Disability Benefits and the Diabetes Listing

by Rachel Slocombe

It is important to have a disability attorney handle your claim for disability benefits because disability attorneys understand the way claims are analyzed by a judge. Claims are decided per a five-step sequential analysis. One way a claimant can win disability benefits is on the third step of the analysis. At this step, the claimant’s disability is compared to Social Security’s listing of impairments. If the claimant’s condition rises to the level of severity described in the listings, the claimant will win. Disability attorneys work with the listings on a daily basis and understand what is necessary in order to satisfy them.

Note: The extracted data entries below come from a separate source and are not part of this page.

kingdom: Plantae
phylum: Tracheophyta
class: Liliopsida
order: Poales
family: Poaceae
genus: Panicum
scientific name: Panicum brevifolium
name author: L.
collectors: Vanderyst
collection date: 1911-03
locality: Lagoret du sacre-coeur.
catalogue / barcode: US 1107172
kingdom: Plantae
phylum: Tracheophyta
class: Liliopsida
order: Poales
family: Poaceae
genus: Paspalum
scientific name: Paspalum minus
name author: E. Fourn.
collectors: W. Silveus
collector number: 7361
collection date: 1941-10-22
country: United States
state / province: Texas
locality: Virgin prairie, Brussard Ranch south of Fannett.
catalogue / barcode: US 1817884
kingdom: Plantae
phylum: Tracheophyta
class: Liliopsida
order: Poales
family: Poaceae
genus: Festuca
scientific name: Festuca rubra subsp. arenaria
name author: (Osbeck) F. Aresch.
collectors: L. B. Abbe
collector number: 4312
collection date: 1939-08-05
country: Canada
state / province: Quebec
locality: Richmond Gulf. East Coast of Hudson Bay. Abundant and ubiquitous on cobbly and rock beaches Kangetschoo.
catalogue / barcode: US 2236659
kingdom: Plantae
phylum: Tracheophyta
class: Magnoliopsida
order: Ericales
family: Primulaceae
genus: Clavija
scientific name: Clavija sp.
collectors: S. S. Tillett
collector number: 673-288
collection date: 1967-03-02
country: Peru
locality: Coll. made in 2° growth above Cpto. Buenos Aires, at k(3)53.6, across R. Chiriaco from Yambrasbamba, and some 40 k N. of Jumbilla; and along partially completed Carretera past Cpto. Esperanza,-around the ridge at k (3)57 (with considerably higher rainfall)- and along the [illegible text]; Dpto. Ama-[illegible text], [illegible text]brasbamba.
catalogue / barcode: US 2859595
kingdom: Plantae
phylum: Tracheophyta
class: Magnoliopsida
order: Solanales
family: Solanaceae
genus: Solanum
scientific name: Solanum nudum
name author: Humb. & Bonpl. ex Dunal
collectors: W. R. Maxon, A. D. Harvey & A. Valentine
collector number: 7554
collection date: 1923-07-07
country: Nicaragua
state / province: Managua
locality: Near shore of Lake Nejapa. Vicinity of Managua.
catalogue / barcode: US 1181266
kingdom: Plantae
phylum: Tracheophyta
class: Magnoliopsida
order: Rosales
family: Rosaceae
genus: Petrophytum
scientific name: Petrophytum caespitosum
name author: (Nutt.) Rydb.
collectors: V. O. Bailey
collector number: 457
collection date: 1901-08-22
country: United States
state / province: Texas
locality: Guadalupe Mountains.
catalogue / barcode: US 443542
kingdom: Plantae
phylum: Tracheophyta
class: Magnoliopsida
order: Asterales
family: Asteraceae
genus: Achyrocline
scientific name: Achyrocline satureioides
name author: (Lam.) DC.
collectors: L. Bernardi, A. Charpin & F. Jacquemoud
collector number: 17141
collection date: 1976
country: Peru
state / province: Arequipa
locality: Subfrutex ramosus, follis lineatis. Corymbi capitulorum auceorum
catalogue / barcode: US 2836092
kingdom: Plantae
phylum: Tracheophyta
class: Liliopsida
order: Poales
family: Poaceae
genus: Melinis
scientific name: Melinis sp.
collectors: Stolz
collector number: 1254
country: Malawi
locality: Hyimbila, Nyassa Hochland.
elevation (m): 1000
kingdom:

In order to be found eligible for disability benefits per Social Security’s listing for diabetes (9.08), an adult claimant must establish:

A. Neuropathy demonstrated by significant and persistent disorganization of motor function in two extremities resulting in sustained disturbance of gross and dexterous movements, or gait and station (see 11.00C); or
B. Acidosis occurring at least on the average of once every 2 months documented by appropriate blood chemical tests (pH or pC02 or bicarbonate levels); or
C. Retinitis proliferans; evaluate the visual impairment under the criteria in 2.02, 2.03, or 2.04.

Neuropathy
Neuropathy is considered disabling if it causes severe and lasting limitations in the use of the hands, arms, legs or feet. The listing uses the language “persistent disorganization of motor function.” This can be attributed to paralysis, tremor, ataxia, sensory disturbances, or any other involuntary movements. Whether or not the interference is enough to satisfy the requirements of the listing depends on the degree to which the impairment interferes with the claimant’s ability to ambulate effectively or use his/her fingers, hands and arms. Also, according to the language of the listing, two extremities must be involved.

Acidosis
The claimant must suffer from acidosis on average at least every two months, and this acidosis must be established by the chemical tests described in the listing. It is also important to note that if a claimant suffering from acidosis is not following a prescribed course of treatment in order to regulate his/her diabetes, he/she will have difficulty satisfying the listing. Well controlled diabetes is not a disabling condition, therefore, a claimant must at least try to regulate his or her condition through medical treatment. If the condition cannot be regulated in such a way despite a claimant’s best efforts to treat the condition, then the condition may rise to the level described in the listing.